Arran Walker • about 1 year ago
NanoGold Actuator: Stretching Gold into Drone Power
Hey Devpost crew! My name is Arran Walker. I’m sharing an idea I’ve been tinkering with: a gold-silicone nanowire actuator for nanodrones. It uses gold’s conductivity, silicone’s flexibility, and a clever melt-stretch process to make tiny, magnetic-powered motors. Here’s how to make it, how it works, and why gold’s a breeze to shape small. Let’s figure out if this can fly—literally!
How to Make It: Step-by-Step Instructions
Gather Materials
Gold Wire: Start with thin gold wire (e.g., 50-100 μm diameter, available from jewelry suppliers or specialty metal vendors like Goodfellow).
Silicone: Heat-resistant silicone elastomer (e.g., PDMS, curing temp ~150°C, from Amazon or lab suppliers).
Iron Rod: Micro-scale iron core (e.g., 100-500 μm diameter, salvage from small electromagnets or order online).
Tools: Heat source (oven or hot plate, 400°C capable), tweezers, mold (small cylindrical tube), pulling rig (could be DIY with clamps).
Bundle the Wires
Take 10-20 strands of gold wire, each ~5 cm long.
Coat each wire in a thin layer of uncured silicone (dip or brush it on, ~50 μm thick).
Bundle them tightly together into a cylindrical shape—think like a tiny cable.
First Melt: Form the Rod
Place the bundle in a small mold (e.g., a metal tube).
Heat to ~300-400°C in an oven. The silicone softens and fuses into a solid rod around the gold wires (gold stays intact—its melting point is 1064°C).
Cool it to room temp (~20 minutes). You’ve got a solid gold-silicone rod, ~5 cm long, 1-2 mm thick.
Second Melt & Stretch: Nanowire Magic
Heat the rod’s middle (~2 cm section) to ~400°C using a focused heat source (e.g., hot plate edge).
While soft, clamp both ends and pull slowly (1-2 cm/s) to stretch it out. The gold wires thin down to nanoscale (~10-50 nm) as the silicone elongates.
Cool it again. Now you’ve got a stretched bundle of gold nanowires in a silicone matrix, maybe 10-15 cm long and super thin.
Wrap the Iron Core
Take your micro iron rod and wind the stretched gold-silicone bundle around it tightly, like a coil (10-20 loops).
Secure the ends with a dab of silicone or tiny clips.
Done!

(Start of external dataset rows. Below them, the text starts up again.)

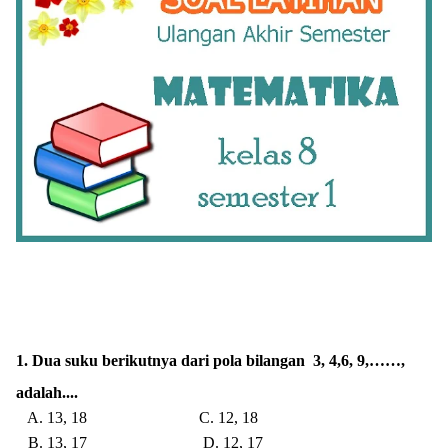
1. Dua suku berikutnya dari pola bilangan 3, 4,6, 9,……,
adalah....
A. 13, 18 C. 12, 18
B. 13, 17 D. 12, 17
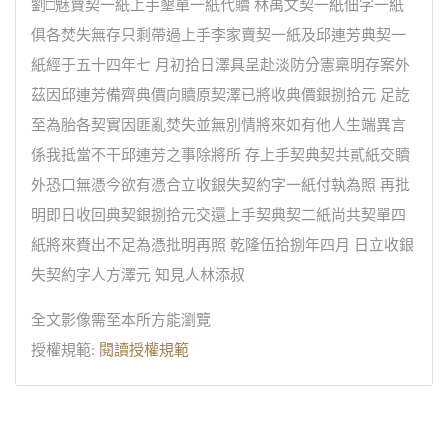
劉□魅賣契一紙上手墾單一紙代贖 林禹文契一紙佃字一紙
俱各焚失無存只剩帶過上手李家賣契一紙及邱連芳典契一
紙經于五十四年七 月初拾日澤具呈赴淡防分憲稟明存案外
茲因邱連芳備齊典價向贖原契澤已將收典價銀捌拾元 足訖
至為胎各契實因匪亂焚失並無別情將來如有他人生端異言
係我抵當不干邱連芳之事除將所 存上手契典契共貳紙交贖
外恐口無憑今欲有憑合立收銀失契約字一紙付執為照 再批
明即日收回典契銀捌拾元交還上手契典契二紙尚共契單四
紙將來賚出不足為憑批明再照 乾隆伍拾捌年四月 日立收銀
失契約字人方澤元 知見人林添叔
全文影像需至本所方能瀏覽
授權規範:
閱讀授權規範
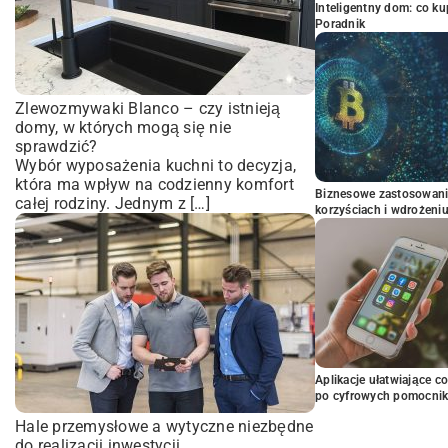
Inteligentny dom: co k
Poradnik
Zlewozmywaki Blanco – czy istnieją
domy, w których mogą się nie
sprawdzić?
Wybór wyposażenia kuchni to decyzja,
która ma wpływ na codzienny komfort
Biznesowe zastosowani
całej rodziny. Jednym z […]
korzyściach i wdrożeni
Aplikacje ułatwiające c
po cyfrowych pomocni
Hale przemysłowe a wytyczne niezbędne
do realizacji inwestycji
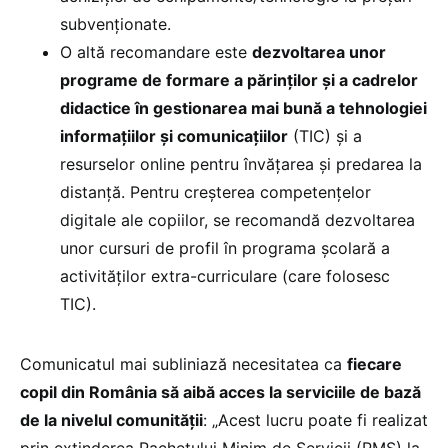
subvenționate.
O altă recomandare este
dezvoltarea unor
programe de formare a părinților și a cadrelor
didactice în gestionarea mai bună a tehnologiei
informațiilor și comunicațiilor
(TIC) și a
resurselor online pentru învățarea și predarea la
distanță. Pentru creșterea competențelor
digitale ale copiilor, se recomandă dezvoltarea
unor cursuri de profil în programa școlară a
activităților extra-curriculare (care folosesc
TIC).
Comunicatul mai subliniază necesitatea ca
fiecare
copil din România să aibă acces la serviciile de bază
de la nivelul comunității
: „Acest lucru poate fi realizat
prin extinderea Pachetului Minim de Servicii (PMS) la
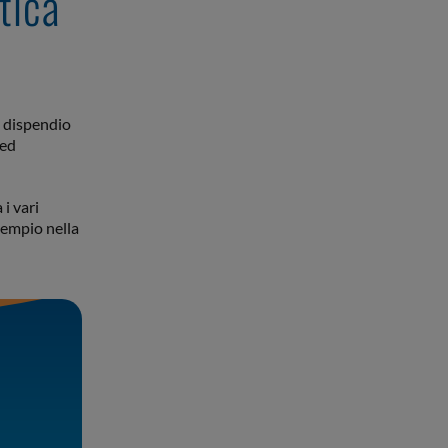
tica
l dispendio
 ed
 i vari
sempio nella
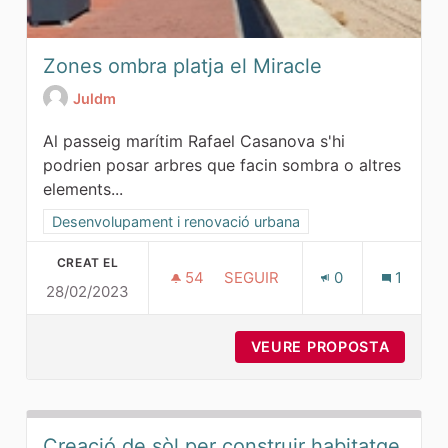
Zones ombra platja el Miracle
Juldm
Al passeig marítim Rafael Casanova s'hi
podrien posar arbres que facin sombra o altres
elements...
Resultats al filtrar per la categoria: Desenvolupament i ren
Desenvolupament i renovació urbana
CREAT EL
54
54 SEGUIDORES
SEGUIR
0
1
28/02/2023
ZONES OMBRA PLATJA EL MIR
VEURE PROPOSTA
ZONES 
Creació de sòl per construir habitatge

You’ve got a nanoscale actuator ready to test.
How It Functions
Electromotor Basics: Connect the gold wire ends to a low-voltage source (e.g., 3-5V battery). Current flows through the gold coil, creating a magnetic field. The iron core amplifies it (2-5x stronger, thanks to ferromagnetism).
Actuator Action: In a nanodrone, this could spin a tiny rotor or push/pull a lever. The magnetic field interacts with an external magnet or coil to drive motion—think tiny electromagnet vibes.

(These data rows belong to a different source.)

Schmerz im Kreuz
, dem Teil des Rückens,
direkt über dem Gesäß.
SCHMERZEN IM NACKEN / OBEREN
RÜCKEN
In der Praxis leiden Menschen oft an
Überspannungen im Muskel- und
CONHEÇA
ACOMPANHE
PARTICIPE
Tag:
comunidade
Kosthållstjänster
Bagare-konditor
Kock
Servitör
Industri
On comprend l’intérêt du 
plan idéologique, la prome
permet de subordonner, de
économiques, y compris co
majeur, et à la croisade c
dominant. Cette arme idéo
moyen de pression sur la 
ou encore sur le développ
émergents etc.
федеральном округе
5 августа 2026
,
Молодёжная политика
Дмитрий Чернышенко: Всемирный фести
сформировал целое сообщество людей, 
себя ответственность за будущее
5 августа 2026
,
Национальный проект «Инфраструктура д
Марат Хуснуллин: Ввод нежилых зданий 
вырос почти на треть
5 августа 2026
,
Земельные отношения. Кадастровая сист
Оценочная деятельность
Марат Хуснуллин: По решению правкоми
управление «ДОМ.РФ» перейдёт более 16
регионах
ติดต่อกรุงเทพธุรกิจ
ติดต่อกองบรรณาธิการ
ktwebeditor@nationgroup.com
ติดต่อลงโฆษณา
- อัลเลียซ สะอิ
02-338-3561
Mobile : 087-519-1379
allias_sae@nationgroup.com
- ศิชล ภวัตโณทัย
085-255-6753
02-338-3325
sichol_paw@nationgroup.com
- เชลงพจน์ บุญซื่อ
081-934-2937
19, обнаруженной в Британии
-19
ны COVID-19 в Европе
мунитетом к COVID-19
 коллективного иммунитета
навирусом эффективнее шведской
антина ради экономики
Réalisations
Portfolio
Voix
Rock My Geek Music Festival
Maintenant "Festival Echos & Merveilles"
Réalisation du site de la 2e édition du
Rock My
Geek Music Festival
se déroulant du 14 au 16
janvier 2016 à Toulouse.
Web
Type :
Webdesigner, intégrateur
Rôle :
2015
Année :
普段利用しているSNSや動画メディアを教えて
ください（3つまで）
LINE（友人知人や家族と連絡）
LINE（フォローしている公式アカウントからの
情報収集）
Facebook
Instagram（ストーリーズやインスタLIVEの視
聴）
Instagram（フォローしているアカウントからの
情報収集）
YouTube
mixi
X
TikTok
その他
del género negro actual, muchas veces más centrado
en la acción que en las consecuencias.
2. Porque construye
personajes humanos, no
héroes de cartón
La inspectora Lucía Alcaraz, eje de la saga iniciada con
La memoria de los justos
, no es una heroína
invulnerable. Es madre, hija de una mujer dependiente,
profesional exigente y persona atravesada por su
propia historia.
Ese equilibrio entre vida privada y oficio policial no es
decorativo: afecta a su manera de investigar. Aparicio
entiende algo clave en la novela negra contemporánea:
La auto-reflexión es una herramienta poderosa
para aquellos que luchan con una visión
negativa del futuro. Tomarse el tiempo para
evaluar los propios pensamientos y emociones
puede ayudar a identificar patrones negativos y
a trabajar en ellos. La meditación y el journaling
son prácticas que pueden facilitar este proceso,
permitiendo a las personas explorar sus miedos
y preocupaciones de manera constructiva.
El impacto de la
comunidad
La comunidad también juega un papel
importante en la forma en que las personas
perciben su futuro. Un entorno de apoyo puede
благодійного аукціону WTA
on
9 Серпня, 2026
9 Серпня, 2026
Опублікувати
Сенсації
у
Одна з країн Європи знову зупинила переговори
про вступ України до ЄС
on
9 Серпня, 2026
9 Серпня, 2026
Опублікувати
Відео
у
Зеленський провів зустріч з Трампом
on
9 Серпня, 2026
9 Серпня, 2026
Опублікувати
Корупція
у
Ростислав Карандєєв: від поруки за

Why It’s Cool: Gold’s conductivity keeps resistance low, silicone insulates and flexes, and the iron boosts power, all in a package small enough for a drone under 1 mm.
Why Gold’s Easy to Form Small
Ductility: Gold’s super malleable—it can stretch into wires thinner than hair without snapping. At ~400°C (way below its melting point), it’s soft enough to pull into nanowires during the stretch step.
Nano-Friendly: Gold naturally scales down well. Research shows it’s been drawn into <10 nm wires with simple tension—perfect for nano-scale stuff like this.
No Fancy Gear: You don’t need a lab cleanroom—just heat and a steady pull. The silicone holds it together, so it’s DIY-able with basic tools.
Testing It Out
Hook it to a 5V source and a small magnet nearby—see if it twitches or spins.
Scale check: Aim for a final actuator <500 μm wide to fit nanodrone specs.
What do you think? Can this work for nanodrones? I’m guessing the stretch process might need precision heat control, and the iron core size is tricky at nano-scale. Anyone tried nanowire forming or micro-actuators? Let’s hack this together—feedback welcome!